JSNA topic report: sexual and reproductive health

Summary of evidence of what works

Sexual health is an important area of public health.

Most of the adult population of England is sexually active and access to quality sexual health services improves the health and wellbeing of both individuals and populations.

The Government has set out its ambitions for improving sexual health in its existing publication: A Framework for Sexual Health Improvement in England (2013).

An updated framework is due in 2022.

HIV Action Plan

In 2021, the Department for Health and Social Care launched the HIV Action Plan setting out its plans to achieve an 80% reduction in new HIV infections in England by 2025.

Its aim is to ensure that partners across the health system and beyond, maintain and intensify work around four core themes – prevent, test, treat and retain.

This includes:

  • preventing people from getting HIV
  • ensuring those who get HIV are diagnosed promptly
  • preventing onward transmission from those with diagnosed infection
  • delivering interventions which aim to improve the health and quality of life of people with HIV and tackle stigma

Evidence and guidance

The provision and evidence base for integrated sexual health services is supported by accredited training programmes and guidance from relevant professional bodies including:

  • Faculty of Sexual and Reproductive Health (FSRH)
  • British Association for Sexual Health and HIV (BASHH)
  • British HIV Association (BHIVA)
  • Royal College of Obstetricians and Gynaecologists (RCOG)
  • National Institute for Health and Care Excellence (NICE)
  • relevant national policy and guidance issued by the Department of Health and Social Care (DHSC) and UK Health Security Agency (UKHSA) formerly Public Health England (PHE)

Service delivery should reflect local requirements; however, guidance recommends, fully integrated consultant led sexual health services that include primary and secondary prevention and contraceptive care.

Open access services, rapid access to diagnosis and treatment and promotion of outreach primary prevention to educational establishments and high-risk groups are all recommended. In addition, and in line with national guidance, sexual and reproductive health services must be evidence based and:

  • recognise the 3 key areas of safety, effectiveness and patient experience
  • maintain a focus on primary prevention including the use of condoms and effective contraception and the delivery of vaccinations
  • ensure new areas of innovation are identified, implemented where appropriate and evaluated
  • offer appropriate digital technologies to support access to services and information
  • implement evidence-based interventions and new models of service delivery which are flexed to meet the needs of key groups

Economic return on investment (ROI)

Public Health England (now UKHSA) published a report Sexual and reproductive health: return on investment tool on the economic return on investment (ROI) of Sexual and Reproductive Health for 15 to 24 year olds.

The report found that the benefits of spending on STI testing interventions significantly outweigh the costs (even though more diagnoses can lead to higher treatment costs in the short-term).

These estimates are likely to underestimate the true ROI of STI interventions, as they do not capture the benefits of secondary cases averted by additional testing and treatment.

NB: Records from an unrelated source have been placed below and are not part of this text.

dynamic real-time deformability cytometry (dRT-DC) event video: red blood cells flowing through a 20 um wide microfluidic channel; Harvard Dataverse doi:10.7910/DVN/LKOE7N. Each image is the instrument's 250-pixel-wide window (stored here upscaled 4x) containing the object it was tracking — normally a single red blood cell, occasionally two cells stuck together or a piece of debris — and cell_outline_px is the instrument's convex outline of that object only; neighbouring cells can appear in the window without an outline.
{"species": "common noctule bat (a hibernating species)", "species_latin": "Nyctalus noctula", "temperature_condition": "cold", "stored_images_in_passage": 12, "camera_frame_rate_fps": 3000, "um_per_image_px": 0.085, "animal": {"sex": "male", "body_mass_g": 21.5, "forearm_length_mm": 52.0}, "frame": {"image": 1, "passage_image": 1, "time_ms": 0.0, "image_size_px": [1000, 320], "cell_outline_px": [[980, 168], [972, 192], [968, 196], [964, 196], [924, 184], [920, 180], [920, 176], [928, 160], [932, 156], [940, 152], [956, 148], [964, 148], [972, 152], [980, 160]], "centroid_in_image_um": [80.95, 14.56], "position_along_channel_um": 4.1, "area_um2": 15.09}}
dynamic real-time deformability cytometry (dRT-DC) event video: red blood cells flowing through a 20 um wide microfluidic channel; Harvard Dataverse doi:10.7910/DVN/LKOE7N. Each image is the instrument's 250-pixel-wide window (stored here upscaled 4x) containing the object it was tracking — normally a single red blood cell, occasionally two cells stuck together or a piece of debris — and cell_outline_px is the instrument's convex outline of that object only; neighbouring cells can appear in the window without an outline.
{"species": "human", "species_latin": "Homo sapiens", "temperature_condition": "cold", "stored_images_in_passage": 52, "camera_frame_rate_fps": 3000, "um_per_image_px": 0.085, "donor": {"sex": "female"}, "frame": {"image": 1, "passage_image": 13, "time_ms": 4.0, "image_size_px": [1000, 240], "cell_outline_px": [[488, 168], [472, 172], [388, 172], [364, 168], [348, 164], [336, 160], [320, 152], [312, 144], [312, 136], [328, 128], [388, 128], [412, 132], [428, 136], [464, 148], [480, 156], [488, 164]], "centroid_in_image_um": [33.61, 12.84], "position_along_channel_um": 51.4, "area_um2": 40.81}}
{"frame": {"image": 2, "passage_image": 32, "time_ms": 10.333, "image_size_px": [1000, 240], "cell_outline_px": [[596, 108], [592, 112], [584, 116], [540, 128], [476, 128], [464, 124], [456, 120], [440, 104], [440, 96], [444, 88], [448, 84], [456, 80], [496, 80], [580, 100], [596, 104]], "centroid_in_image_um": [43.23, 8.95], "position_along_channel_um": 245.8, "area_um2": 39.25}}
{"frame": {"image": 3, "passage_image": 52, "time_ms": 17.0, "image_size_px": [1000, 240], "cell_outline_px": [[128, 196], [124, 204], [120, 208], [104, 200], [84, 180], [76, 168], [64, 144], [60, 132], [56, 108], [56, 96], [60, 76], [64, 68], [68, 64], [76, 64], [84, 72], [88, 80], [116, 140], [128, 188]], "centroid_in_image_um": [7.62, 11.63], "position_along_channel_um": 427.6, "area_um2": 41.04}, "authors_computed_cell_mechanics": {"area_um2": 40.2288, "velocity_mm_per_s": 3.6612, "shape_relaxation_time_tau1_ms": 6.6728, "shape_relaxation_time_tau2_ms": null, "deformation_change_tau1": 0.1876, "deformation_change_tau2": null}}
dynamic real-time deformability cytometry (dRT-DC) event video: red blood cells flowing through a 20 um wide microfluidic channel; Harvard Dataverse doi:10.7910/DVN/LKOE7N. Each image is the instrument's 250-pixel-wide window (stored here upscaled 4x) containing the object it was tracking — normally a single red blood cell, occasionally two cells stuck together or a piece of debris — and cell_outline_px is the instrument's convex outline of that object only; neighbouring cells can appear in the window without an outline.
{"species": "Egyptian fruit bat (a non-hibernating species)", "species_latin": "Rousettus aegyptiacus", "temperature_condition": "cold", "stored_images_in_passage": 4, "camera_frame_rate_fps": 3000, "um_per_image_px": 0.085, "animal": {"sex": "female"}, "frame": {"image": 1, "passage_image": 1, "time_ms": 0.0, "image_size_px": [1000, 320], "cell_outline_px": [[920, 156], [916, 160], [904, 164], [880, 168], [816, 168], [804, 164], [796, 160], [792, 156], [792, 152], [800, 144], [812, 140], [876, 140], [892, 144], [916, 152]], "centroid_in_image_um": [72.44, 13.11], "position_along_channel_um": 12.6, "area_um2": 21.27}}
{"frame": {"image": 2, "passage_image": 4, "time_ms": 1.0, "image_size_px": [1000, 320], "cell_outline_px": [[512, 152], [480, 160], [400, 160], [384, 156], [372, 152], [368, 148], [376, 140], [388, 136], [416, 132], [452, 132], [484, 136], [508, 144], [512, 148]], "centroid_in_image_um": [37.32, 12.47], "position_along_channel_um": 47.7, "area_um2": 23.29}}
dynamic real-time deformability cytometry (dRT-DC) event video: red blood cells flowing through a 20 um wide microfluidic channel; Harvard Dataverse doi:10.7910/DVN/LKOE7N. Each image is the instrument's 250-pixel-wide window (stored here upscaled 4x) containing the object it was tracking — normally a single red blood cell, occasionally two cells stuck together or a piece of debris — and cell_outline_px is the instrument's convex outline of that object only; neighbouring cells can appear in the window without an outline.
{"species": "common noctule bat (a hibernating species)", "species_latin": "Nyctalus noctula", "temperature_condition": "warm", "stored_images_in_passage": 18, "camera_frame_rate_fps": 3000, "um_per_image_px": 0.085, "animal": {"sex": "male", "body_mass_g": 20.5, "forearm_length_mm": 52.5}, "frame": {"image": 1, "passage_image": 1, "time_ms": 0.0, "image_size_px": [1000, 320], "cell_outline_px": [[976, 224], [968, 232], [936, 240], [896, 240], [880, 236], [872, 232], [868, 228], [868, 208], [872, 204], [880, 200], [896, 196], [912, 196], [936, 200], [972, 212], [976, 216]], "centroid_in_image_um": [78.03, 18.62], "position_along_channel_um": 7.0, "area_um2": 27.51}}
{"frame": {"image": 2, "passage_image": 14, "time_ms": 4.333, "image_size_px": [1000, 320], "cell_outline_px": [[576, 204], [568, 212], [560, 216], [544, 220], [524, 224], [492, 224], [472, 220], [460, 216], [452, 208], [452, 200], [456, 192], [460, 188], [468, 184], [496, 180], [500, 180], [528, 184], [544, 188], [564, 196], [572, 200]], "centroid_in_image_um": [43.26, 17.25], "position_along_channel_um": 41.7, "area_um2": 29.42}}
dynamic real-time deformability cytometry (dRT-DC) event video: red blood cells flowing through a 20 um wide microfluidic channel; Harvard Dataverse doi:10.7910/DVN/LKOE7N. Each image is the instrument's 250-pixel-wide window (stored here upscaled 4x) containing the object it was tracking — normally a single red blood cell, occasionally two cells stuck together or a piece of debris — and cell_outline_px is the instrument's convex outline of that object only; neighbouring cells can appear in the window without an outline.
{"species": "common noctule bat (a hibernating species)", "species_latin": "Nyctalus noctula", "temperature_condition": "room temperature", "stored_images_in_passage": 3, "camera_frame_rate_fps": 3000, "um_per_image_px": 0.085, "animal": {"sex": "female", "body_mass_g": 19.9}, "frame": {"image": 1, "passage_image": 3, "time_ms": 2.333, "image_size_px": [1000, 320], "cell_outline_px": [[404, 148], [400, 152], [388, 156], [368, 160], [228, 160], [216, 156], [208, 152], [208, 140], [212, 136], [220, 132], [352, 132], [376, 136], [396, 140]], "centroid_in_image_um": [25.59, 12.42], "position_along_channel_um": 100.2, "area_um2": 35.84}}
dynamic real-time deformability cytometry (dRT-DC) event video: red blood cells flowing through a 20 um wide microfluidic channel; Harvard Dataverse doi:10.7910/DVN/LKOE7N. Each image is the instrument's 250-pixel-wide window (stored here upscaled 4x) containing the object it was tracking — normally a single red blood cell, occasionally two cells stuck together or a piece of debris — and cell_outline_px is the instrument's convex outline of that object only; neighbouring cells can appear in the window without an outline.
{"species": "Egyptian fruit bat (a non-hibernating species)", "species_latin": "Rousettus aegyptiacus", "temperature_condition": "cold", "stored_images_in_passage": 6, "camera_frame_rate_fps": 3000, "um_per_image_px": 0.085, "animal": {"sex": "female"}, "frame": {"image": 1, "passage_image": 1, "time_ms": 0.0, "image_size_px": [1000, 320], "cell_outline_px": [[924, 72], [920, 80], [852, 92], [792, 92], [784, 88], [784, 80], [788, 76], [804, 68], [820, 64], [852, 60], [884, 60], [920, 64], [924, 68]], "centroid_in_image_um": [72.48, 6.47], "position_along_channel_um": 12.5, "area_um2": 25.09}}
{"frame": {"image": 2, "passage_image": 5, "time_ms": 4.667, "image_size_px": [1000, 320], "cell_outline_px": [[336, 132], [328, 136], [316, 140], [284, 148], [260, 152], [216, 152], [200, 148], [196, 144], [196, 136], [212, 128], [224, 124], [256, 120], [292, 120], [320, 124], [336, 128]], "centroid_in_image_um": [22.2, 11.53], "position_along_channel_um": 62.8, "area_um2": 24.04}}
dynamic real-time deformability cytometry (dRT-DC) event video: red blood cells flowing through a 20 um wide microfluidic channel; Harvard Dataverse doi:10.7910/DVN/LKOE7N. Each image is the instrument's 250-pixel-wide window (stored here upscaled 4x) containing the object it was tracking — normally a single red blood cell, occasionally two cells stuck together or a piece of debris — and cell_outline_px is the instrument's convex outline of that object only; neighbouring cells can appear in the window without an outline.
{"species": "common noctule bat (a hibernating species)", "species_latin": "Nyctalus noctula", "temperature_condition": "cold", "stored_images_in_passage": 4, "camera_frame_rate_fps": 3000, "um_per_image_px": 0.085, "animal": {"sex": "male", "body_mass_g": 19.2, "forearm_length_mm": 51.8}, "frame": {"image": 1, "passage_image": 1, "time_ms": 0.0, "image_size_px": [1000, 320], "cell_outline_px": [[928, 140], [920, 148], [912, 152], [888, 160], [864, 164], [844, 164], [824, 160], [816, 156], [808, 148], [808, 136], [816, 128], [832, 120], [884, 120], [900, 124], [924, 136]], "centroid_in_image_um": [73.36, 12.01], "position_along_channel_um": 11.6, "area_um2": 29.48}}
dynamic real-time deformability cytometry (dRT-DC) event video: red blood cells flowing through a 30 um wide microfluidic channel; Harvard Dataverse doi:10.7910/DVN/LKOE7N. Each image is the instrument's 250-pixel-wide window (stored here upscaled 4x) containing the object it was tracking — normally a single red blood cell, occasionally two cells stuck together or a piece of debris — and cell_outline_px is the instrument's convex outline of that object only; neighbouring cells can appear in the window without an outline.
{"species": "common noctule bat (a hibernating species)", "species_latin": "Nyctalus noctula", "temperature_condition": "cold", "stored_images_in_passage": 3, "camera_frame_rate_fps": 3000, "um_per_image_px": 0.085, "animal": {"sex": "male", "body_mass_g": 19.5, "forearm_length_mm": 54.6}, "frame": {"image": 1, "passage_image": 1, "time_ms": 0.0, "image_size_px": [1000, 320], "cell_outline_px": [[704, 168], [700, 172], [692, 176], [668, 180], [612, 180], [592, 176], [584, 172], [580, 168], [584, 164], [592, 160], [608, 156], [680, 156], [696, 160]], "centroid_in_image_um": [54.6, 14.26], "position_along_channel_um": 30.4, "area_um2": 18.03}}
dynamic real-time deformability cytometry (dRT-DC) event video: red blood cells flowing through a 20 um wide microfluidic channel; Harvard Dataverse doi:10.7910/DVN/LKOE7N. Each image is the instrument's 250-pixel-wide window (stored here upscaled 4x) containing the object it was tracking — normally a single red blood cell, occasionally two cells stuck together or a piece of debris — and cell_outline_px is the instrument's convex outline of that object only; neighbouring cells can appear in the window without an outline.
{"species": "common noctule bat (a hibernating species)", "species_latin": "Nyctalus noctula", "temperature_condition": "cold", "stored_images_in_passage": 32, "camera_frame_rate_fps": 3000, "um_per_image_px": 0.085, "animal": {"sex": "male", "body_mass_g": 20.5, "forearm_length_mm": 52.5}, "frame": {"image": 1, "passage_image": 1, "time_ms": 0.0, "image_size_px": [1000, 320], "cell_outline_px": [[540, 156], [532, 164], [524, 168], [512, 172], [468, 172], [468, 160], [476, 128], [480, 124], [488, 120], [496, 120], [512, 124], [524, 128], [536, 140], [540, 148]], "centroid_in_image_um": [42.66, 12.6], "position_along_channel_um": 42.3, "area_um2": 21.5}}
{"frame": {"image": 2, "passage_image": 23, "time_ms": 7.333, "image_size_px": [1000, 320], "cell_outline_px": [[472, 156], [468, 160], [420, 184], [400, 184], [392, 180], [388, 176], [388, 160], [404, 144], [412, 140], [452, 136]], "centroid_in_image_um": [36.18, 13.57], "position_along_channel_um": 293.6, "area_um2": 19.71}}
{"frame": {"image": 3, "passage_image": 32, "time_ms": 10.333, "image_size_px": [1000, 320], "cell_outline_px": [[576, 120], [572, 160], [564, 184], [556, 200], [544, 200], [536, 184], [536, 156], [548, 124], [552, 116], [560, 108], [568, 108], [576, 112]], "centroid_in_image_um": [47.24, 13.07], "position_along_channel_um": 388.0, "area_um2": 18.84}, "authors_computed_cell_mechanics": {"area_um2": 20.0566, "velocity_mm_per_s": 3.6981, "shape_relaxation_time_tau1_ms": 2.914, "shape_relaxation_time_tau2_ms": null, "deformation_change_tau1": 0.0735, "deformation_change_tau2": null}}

Early testing for HIV reduces treatment costs.

In 2016, the cost of HIV treatment per annum when HIV is diagnosed quickly was estimated to be around £14,000 per case compared with £28,000 per case when diagnosed late. Investment in STI prevention will not only provide health benefits but also provide a long-term financial benefit to the healthcare system by reducing healthcare costs as a result of avoided new infections and delayed disease progression (Projected Lifetime Healthcare Costs Associated with HIV Infection - PubMed).

According to a Public Health England (PHE) report, Health matters: reproductive health and pregnancy planning, 78% of women of reproductive age require support with contraception and/or preconception at any one time.

Provision of contraception reduces the number of unplanned pregnancies which have high financial cost to both individuals, the health service and to the state.

PHE published a report in 2018 (Contraception: Return on Investment-PHE) estimating the ROI for publicly funded contraception in England. The report advised:

  • publicly funded contraception is a highly cost-effective public health intervention
  • all forms of contraception should be made available to provide the full range of choice for women
  • longer acting methods, including implants and intra-uterine devices, are and the most cost-effective

The effectiveness of the barrier method and oral contraceptive pills depends on their correct and consistent use. However, the effectiveness of Long-Acting Reversible Contraception (LARC) methods does not rely on user competence and once fitted can last for up to 10 years depending on device. The combination of reliability and cost effectiveness has led to the National Institute for Clinical Excellence (NICE) issuing guidance to professionals so they can help women make an informed choice about their contraception and seek to increase the uptake of LARC as a proportion of all contraception.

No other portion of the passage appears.